Saturday, March 30, 2013

Wagon Train

It's rested and ready.

It’s rested and ready.

This is about the fifth or sixth article I’ve read over the years that says that station wagons are on the verge of making a comeback.

Baby boomer Terry Keegan Sr. grew up in the back of a station wagon, watching the world go by out the back window. But when it came time to start his own family, Keegan opted first for a minivan and then a “cooler” SUV.

Now it’s his son’s turn to express his individuality. Terry Keegan Jr., a member Generation Y, also known as the millennials, paused for a moment at the New York International Auto Show this week before dashing off to check out the new Volvo V60 R-Design wagon.

“That’s not like the wagons my dad used to hate,” Keegan Jr. said. “I don’t see the wood panels. This thing is really hot.

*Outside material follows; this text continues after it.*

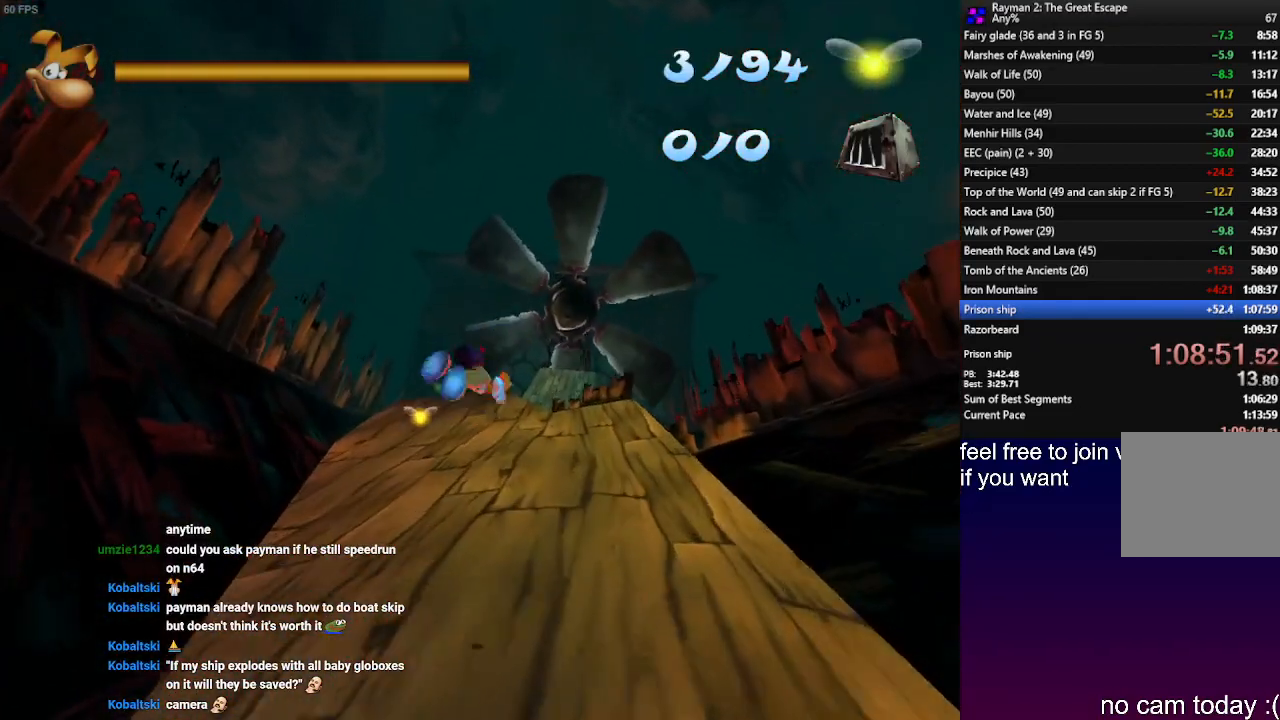
{"buttons": ["R2"], "left_stick": "up", "right_stick": "center", "events": [[267, "CROSS", "up"]]}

I could see myself driving it.”

A case of generational rebellion, maybe, but industry planners are watching closely to see whether the long-dismissed station wagon is finally – after several false starts – ready for a revival.

You don’t have to convince Europeans visiting New York’s annual auto show.

“Wagons are big there,” says Andy Goss, the Brit now running Jaguar/Land Rover’s North American subsidiary. In fact, the maker has been gaining raves – and sales – with the recently launched “sporting brake” version of its mid-range XF model.

“Do you think we could sell a wagon here?” asks his boss, Jaguar/Land Rover global CEO Ralf Speth, echoing a question several senior executives visiting the New York show have been overheard asking at the show.

Few agree on the answer.

At the station wagon’s peak during the post-World War II baby boom, wagons were the body style of choice for American family buyers, accounting for millions of sales. They became an icon of U.S. suburban life.

But as boomers reached driving age, wagon sales declined in favor of just about anything else. And as boomers raised their own families, minivans took over as the symbol of ‘80s suburbia.

Then came the classic, truck-based sports utility vehicle, now also in decline, giving way to car-based crossovers that maintain rugged appearance but boast better mileage and on-road manners.

“And a lot of them are nothing more than wagons on steroids,” says Joe Phillippi, of AutoTrends Consulting.

I remember getting into a “discussion” with a car show spokesmodel when I checked out Cadillac’s latest venture into the crossover market:

ME:  That’s a nice-looking station wagon.

SPOKESMODEL: It’s not a station wagon; it’s a crossover.

ME: Okay, let’s see: does it have four doors, a tailgate, a roof rack, and is it less than six feet tall?

SPOKESMODEL:  Well, yes.

ME:  It’s a station wagon.

SPOKESMODEL:  Thanks for stopping by.

I’d like to see the wagon return if only to show that I’ve been a trendsetter without knowing it.